I was a bit disappointed, as I expected a Tchaikovsky Spectacular to end with the 1812 Overture and fireworks. At least there were some of the latter frugally interspersed throughout the evening, but not as many as I might've liked.

Theme and Variations, with Ashley Tuttle and Jose Manuel Carreno. I hate to say this, but the ABT production has gotten to look a bit, well, lumpy. The corps doesn't sparkle, and that final polonaise should be something special, instead of just a procession. And those Nightmare-in-Pink costumes for the principals, and gigantic lopsided bows on the tutus of the soloists....

Tuttle is decent enough technically, but there were a few teensy bobbles here and there, particularly in the pas de deux with Carreno. But she's such a flavorless, personality-less dancer. Partner her with Nilas Martins and you could choreograph the Sucking Vacuum pas de deux. Color her colorless. Carreno was magnificent, dancing in his massive, sculpted way. He's not as attacking and brilliant as Damian Woetzal, but his power is never far from his polished surface. Of the soloists, the only one who I noticed much was Michele Wiles, not surprisingly looking like the cat who ate the canary after her recent win at the Erik Bruhn competition.

Walk this Way, with Susan Jaffe and Robert Hill, wasn't quite as cute and tedious as it had seemed at the opening-night gala last week. It was still plenty cute and tedious. I came away liking Hill's comic timing and relaxed grace onstage; Jaffe, as usual, did little for me, especially in that hideous puffed-sleeve dress.

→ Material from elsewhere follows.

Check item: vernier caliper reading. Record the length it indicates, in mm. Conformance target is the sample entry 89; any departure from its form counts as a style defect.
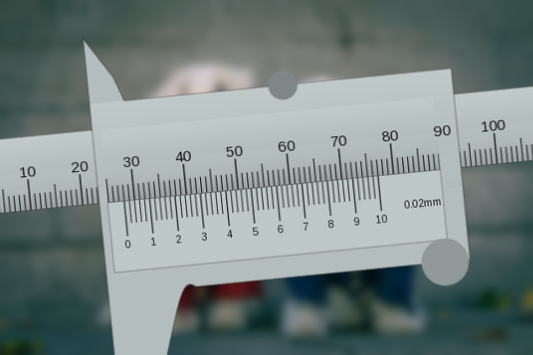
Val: 28.0
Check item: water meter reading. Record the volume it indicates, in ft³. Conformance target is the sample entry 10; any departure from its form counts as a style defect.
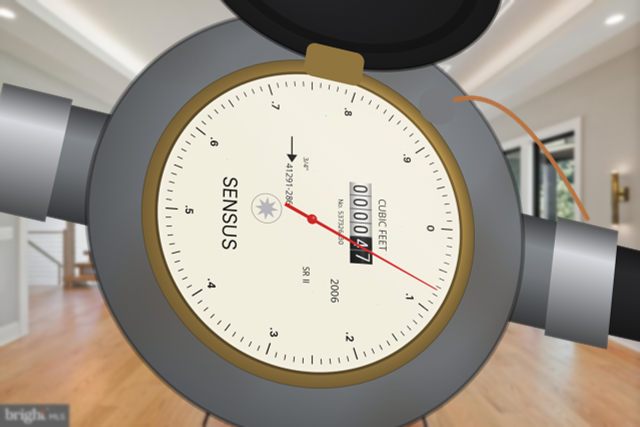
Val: 47.07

Tchaikovsky Pas de Deux. This is just about the first time I've had an inking what the fuss ever was about Paloma Herrera. She truly had beautiful feet, and I loved how she played with her rock-solid balances in the many quick releves, and she even made it through most of her solos before completely losing the music, as is her wont to do from the get-go, especially with Balanchine. It was, however, nice to see her pull out the stops and deliver some truly flashy pique and chaine turns. Marcelo Gomes, as I've come to expect, was clean, fluent and polished. I do prefer NYCB's hell-for-leather approach; Woetzal and Millepied may not be as elegant, but the spaces they traverse are far more open and unconfined.

Sleeping Beauty, Act III. So-so costumes and scenery. Stella Abrera led the "jewels" pas. She's grown into a strong and beautiful dancer, although perhaps not a drop-dead virtuoso. It was quite something to see how the tiny Xiomara Reyes loomed over Herman Cornejo in the Bluebird pas. Cornejo was, as always, spectacular, with sisonnnes in which he seemed to hover above the stage, and beautiful fluttery brises. While I've not been fond of her overly bright smile and casual line, Reyes has started to win me over with her technique, fearlessness and spunk.

Any night were one gets to see Nina Ananiashvili dance Aurora can't be a complete loss. She seems to grow in stature and artistry with each passing year, and is the picture of a true ballerina at the height of her powers. She knows exactly who Aurora is in the third act -- a picture of strength, confidence and hope, qualities she exuded at every turn. Bocca was a strong partner, and not too wild in his solo, but what's with the blue eyelids? Sheesh!

So it was a nice, but not exactly spectacular evening.